● WHAT TO WORK ON: Although the entries hold pictures, only their words are printed back, exactly as given.

**** SUPPLIED MATERIAL ****

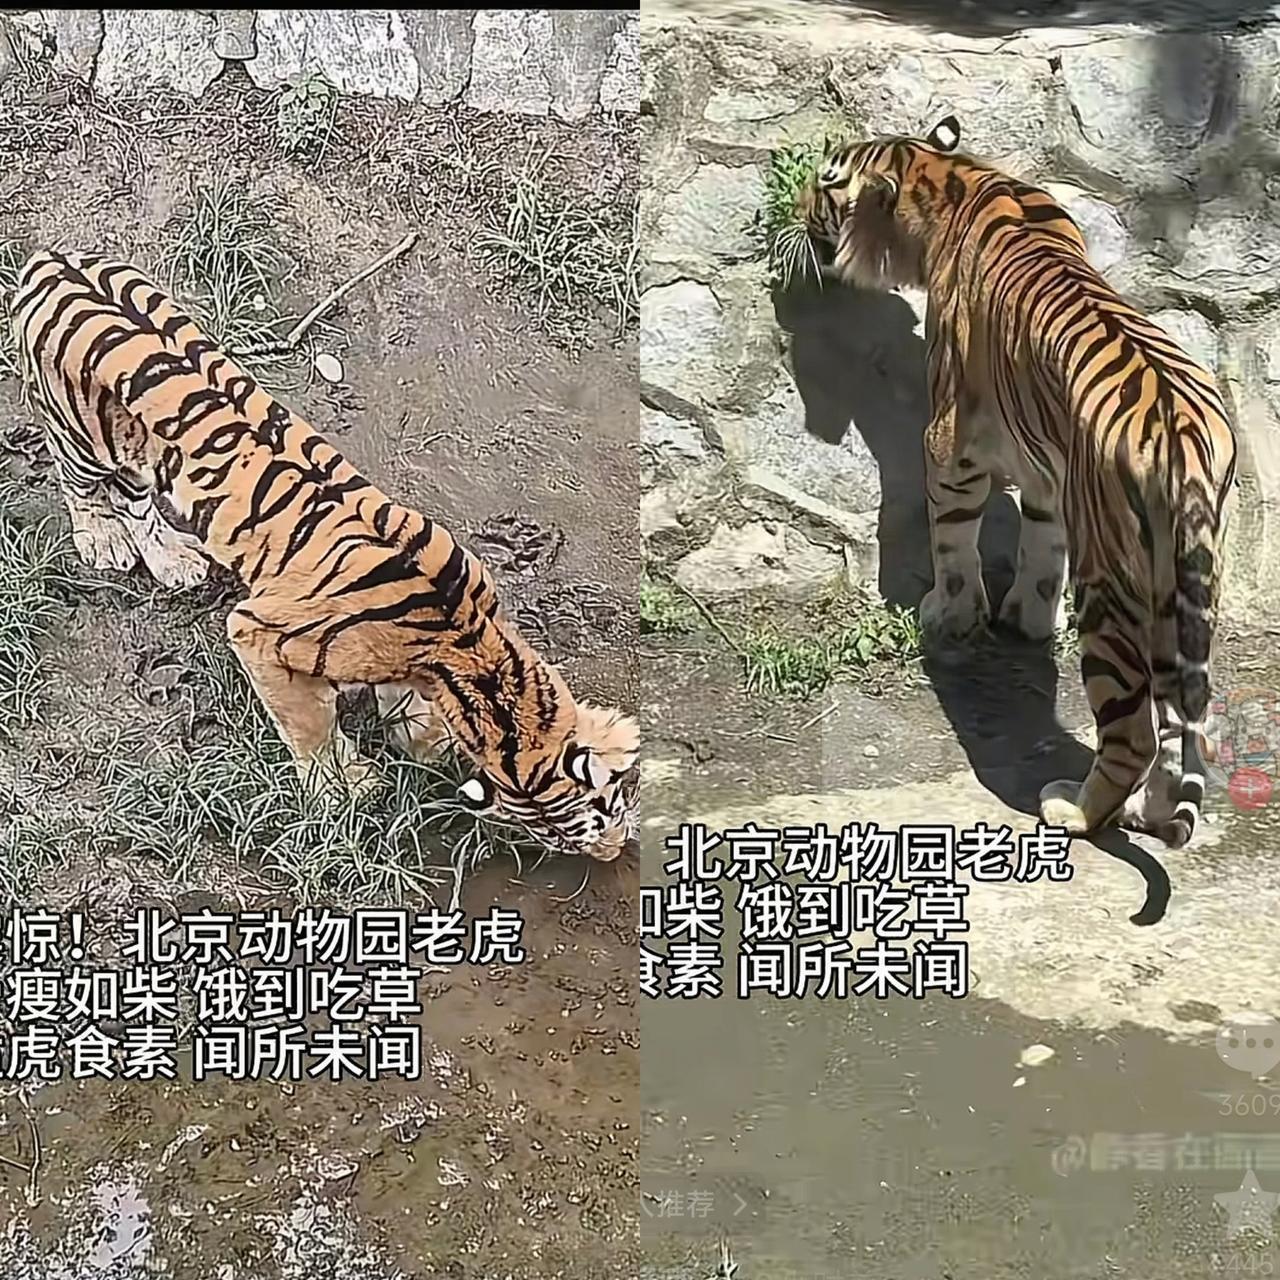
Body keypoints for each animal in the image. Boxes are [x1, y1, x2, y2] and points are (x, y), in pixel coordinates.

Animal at [11, 249, 640, 861]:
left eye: (610, 807)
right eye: (574, 834)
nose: (614, 854)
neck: (466, 643)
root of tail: (50, 260)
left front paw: (420, 737)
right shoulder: (258, 633)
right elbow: (309, 722)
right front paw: (346, 784)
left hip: (141, 450)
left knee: (137, 498)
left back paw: (174, 560)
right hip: (84, 439)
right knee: (86, 486)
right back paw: (103, 540)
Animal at [794, 115, 1238, 850]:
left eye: (825, 182)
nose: (797, 208)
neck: (951, 178)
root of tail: (1184, 435)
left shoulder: (950, 440)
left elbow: (952, 539)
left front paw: (949, 614)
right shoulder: (1051, 467)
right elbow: (1039, 544)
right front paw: (1028, 617)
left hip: (1114, 593)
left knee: (1134, 734)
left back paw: (1077, 811)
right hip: (1181, 586)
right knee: (1179, 724)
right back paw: (1143, 813)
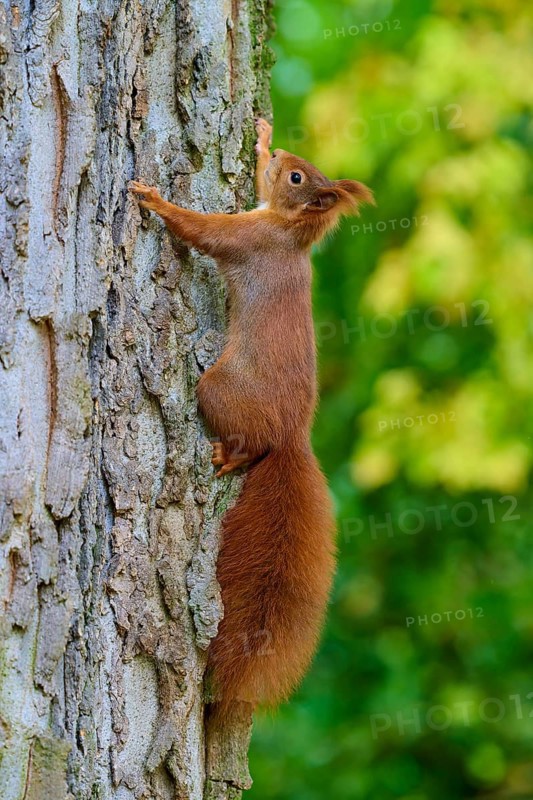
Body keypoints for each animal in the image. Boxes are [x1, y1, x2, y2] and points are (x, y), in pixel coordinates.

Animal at [129, 118, 374, 719]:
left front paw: (155, 200)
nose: (282, 151)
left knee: (248, 445)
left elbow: (203, 231)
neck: (289, 232)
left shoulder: (246, 238)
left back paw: (228, 456)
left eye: (297, 177)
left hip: (219, 388)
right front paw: (262, 136)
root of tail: (292, 437)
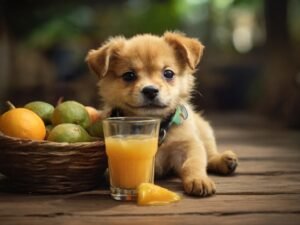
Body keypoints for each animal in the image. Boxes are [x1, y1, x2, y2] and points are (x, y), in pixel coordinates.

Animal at [86, 31, 239, 197]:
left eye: (168, 73)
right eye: (129, 75)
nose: (150, 90)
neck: (156, 125)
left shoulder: (188, 145)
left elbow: (193, 163)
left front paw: (198, 179)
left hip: (205, 130)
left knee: (210, 154)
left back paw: (223, 160)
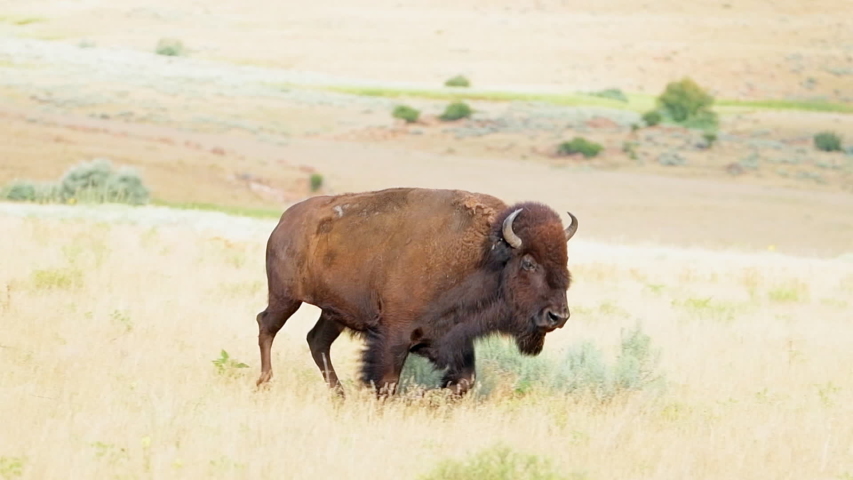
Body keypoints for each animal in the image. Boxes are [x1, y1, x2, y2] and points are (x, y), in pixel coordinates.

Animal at [255, 187, 578, 396]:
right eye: (528, 262)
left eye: (565, 261)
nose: (558, 316)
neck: (485, 254)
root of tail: (284, 220)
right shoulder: (393, 336)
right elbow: (386, 381)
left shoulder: (450, 339)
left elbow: (464, 381)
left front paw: (428, 398)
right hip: (285, 297)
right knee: (267, 325)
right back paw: (265, 382)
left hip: (333, 312)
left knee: (317, 341)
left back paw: (339, 395)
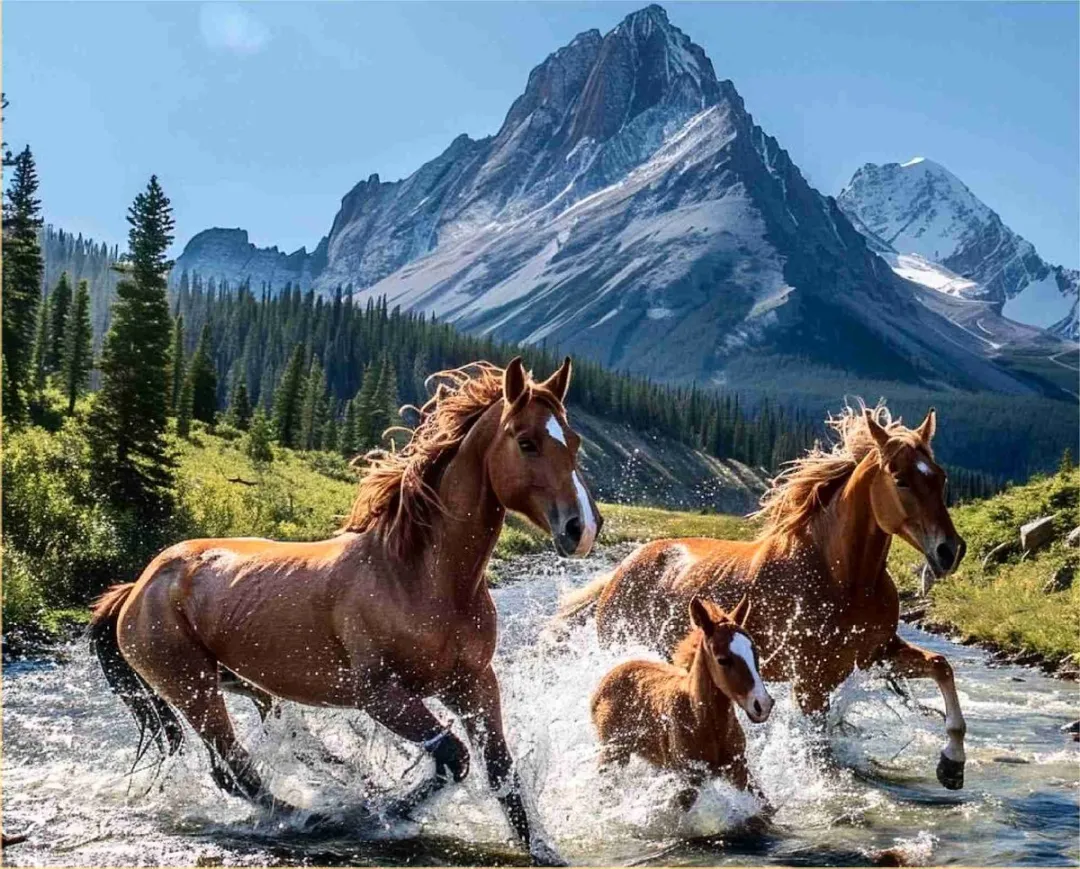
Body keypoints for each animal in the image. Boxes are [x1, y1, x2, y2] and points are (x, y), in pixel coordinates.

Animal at [89, 356, 601, 865]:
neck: (419, 578)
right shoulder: (380, 694)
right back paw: (311, 816)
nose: (582, 529)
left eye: (573, 441)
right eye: (526, 441)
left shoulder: (473, 684)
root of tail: (138, 586)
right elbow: (452, 758)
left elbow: (500, 771)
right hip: (192, 689)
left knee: (285, 744)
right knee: (234, 768)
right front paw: (388, 813)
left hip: (246, 683)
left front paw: (544, 850)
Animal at [591, 595, 773, 810]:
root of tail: (609, 677)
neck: (701, 720)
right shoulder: (689, 776)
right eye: (723, 660)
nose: (762, 704)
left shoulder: (737, 767)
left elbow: (766, 806)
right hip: (612, 753)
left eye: (755, 653)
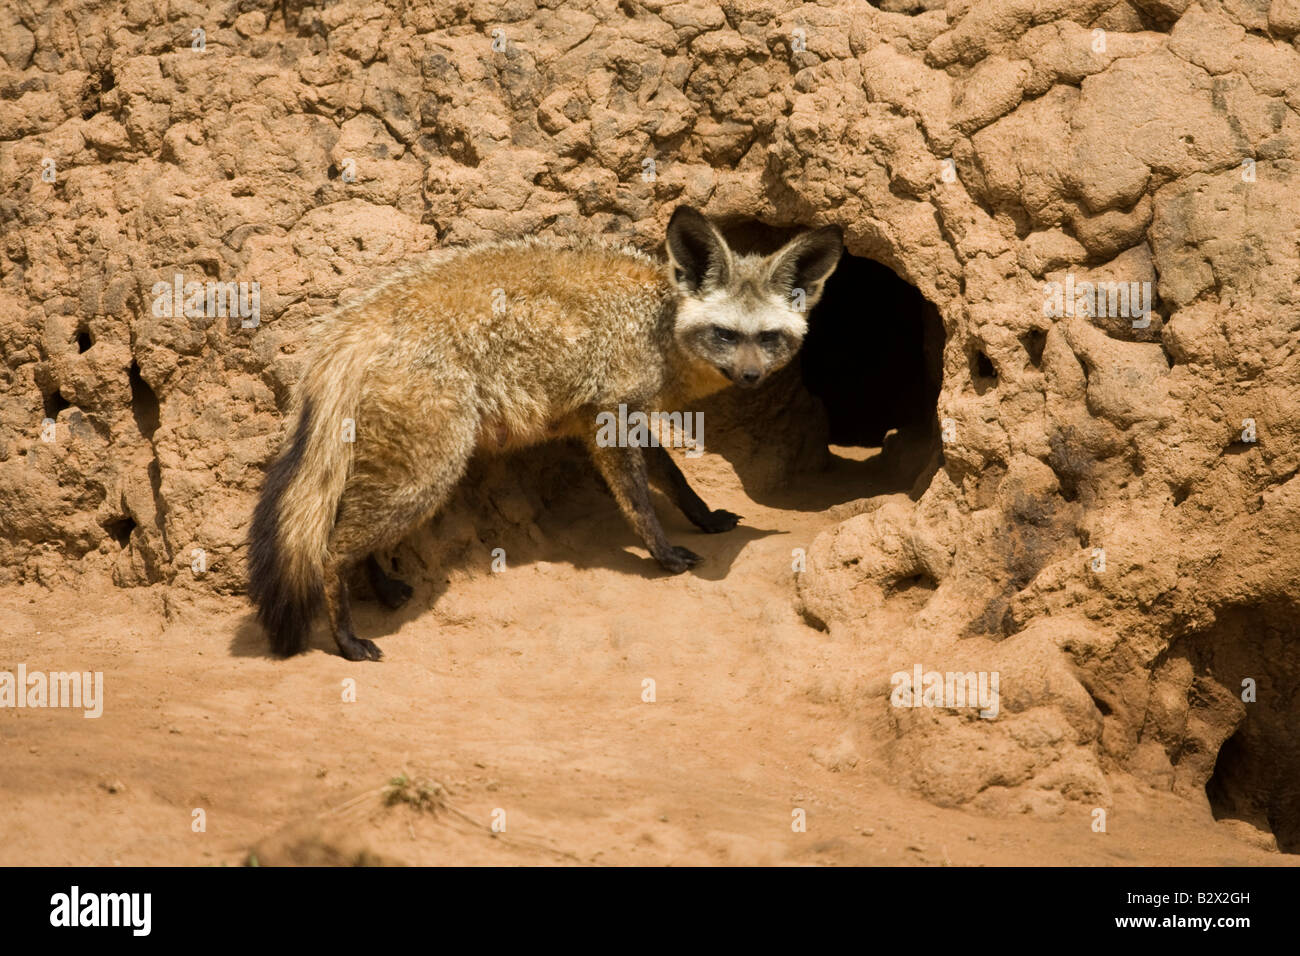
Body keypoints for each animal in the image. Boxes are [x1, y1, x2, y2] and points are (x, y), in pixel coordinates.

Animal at [247, 206, 843, 660]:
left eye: (767, 338)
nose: (750, 377)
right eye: (725, 334)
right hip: (427, 474)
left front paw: (703, 517)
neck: (657, 322)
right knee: (329, 551)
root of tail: (354, 321)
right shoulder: (608, 420)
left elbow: (674, 479)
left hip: (403, 473)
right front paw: (664, 554)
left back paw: (383, 587)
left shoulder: (620, 414)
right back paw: (346, 639)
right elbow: (640, 503)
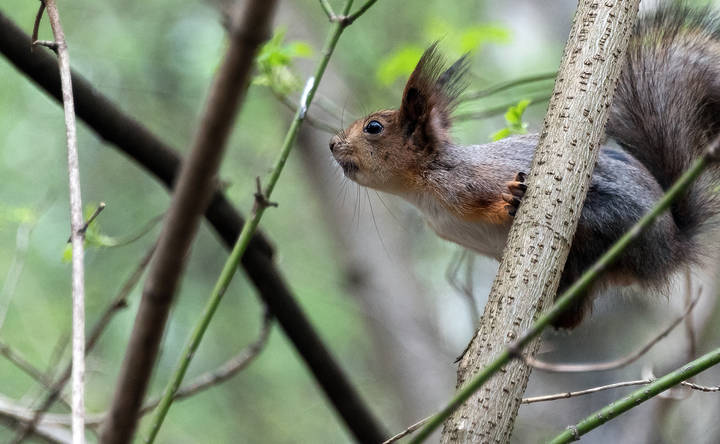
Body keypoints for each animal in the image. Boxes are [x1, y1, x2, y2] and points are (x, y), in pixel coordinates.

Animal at [328, 4, 720, 329]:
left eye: (374, 128)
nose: (332, 144)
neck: (423, 189)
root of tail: (672, 246)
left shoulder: (469, 182)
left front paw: (509, 201)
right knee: (576, 316)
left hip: (614, 219)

****

● EXPECTED OUTPUT:
Body keypoints for each animal in the image. Boxes are [x1, y1, x2, y2] and points are (x, y), in pixel coordinates.

Animal at [11, 249, 640, 861]:
left eye: (610, 807)
right eye: (574, 834)
nose: (614, 854)
neck: (466, 643)
root of tail: (50, 260)
left front paw: (420, 737)
right shoulder: (258, 633)
right elbow: (309, 722)
right front paw: (346, 784)
left hip: (141, 450)
left knee: (137, 498)
left back paw: (174, 560)
right hip: (84, 439)
right knee: (86, 486)
right back paw: (103, 540)
Animal at [794, 115, 1238, 850]:
left eye: (825, 182)
nose: (797, 208)
neck: (951, 178)
root of tail: (1184, 435)
left shoulder: (950, 440)
left elbow: (952, 539)
left front paw: (949, 614)
right shoulder: (1051, 467)
right elbow: (1039, 544)
right front paw: (1028, 617)
left hip: (1114, 593)
left knee: (1134, 734)
left back paw: (1077, 811)
right hip: (1181, 586)
right knee: (1179, 724)
right back paw: (1143, 813)
Body keypoints for each animal in the image. Boxes are [x1, y1, x2, y2] and points are (x, y), in pixel coordinates.

Animal at [129, 118, 374, 719]:
left front paw: (155, 200)
nose: (282, 151)
left knee: (248, 445)
left elbow: (203, 231)
neck: (289, 232)
left shoulder: (246, 238)
left back paw: (228, 456)
left eye: (297, 177)
left hip: (219, 388)
right front paw: (262, 136)
root of tail: (292, 437)
Body keypoints for each animal in the image. Boxes are [x1, y1, x2, y2] and points are (x, y), in pixel coordinates.

Animal at [86, 31, 239, 197]:
left eye: (168, 73)
right eye: (129, 75)
nose: (150, 90)
neck: (156, 125)
left shoulder: (188, 145)
left elbow: (193, 163)
left front paw: (198, 179)
left hip: (205, 130)
left knee: (210, 154)
left back paw: (223, 160)
Body keypoints for each animal in the image. Boxes are [x1, y1, x2, y2] and points are (x, y), in pixel coordinates.

Animal at [255, 187, 578, 396]:
right eye: (528, 262)
left eye: (565, 261)
nose: (558, 316)
neck: (485, 254)
root of tail: (284, 220)
right shoulder: (393, 336)
right elbow: (386, 381)
left shoulder: (450, 339)
left elbow: (464, 381)
left front paw: (428, 398)
right hip: (285, 297)
right knee: (267, 325)
right back paw: (265, 382)
left hip: (333, 312)
left knee: (317, 341)
left back paw: (339, 395)
Body keypoints for each animal in the image. Boxes are [x1, y1, x2, y2] and points are (x, y), in pixel coordinates.

Animal at [89, 356, 601, 865]:
neck: (419, 578)
right shoulder: (380, 694)
right back paw: (311, 816)
nose: (582, 529)
left eye: (573, 441)
right eye: (526, 441)
left shoulder: (473, 684)
root of tail: (138, 586)
right elbow: (452, 758)
left elbow: (500, 771)
right hip: (192, 689)
left knee: (285, 744)
right knee: (234, 768)
right front paw: (388, 813)
left hip: (246, 683)
left front paw: (544, 850)
Animal at [591, 595, 773, 810]:
root of tail: (609, 677)
neck: (701, 720)
right shoulder: (689, 776)
right eye: (723, 660)
nose: (762, 704)
left shoulder: (737, 767)
left elbow: (766, 806)
right hip: (612, 753)
left eye: (755, 653)
Body keypoints for each animal in the image. Boxes are [x1, y1, x2, y2] and points are (x, y), in pixel coordinates.

Animal at [247, 206, 843, 660]:
left eye: (767, 338)
nose: (750, 377)
right eye: (725, 334)
right hip: (427, 474)
left front paw: (703, 517)
neck: (657, 322)
right knee: (329, 551)
root of tail: (354, 321)
right shoulder: (608, 420)
left elbow: (674, 479)
left hip: (403, 473)
right front paw: (664, 554)
left back paw: (383, 587)
left shoulder: (620, 414)
right back paw: (346, 639)
right elbow: (640, 503)
Body keypoints for each animal in the image. Boxes are [x1, y1, x2, y2] and points are (x, y), in pixel coordinates.

Animal at [328, 4, 720, 329]:
left eye: (374, 128)
nose: (332, 144)
neck: (423, 189)
root of tail: (672, 246)
left shoulder: (469, 182)
left front paw: (509, 201)
right knee: (576, 316)
left hip: (614, 219)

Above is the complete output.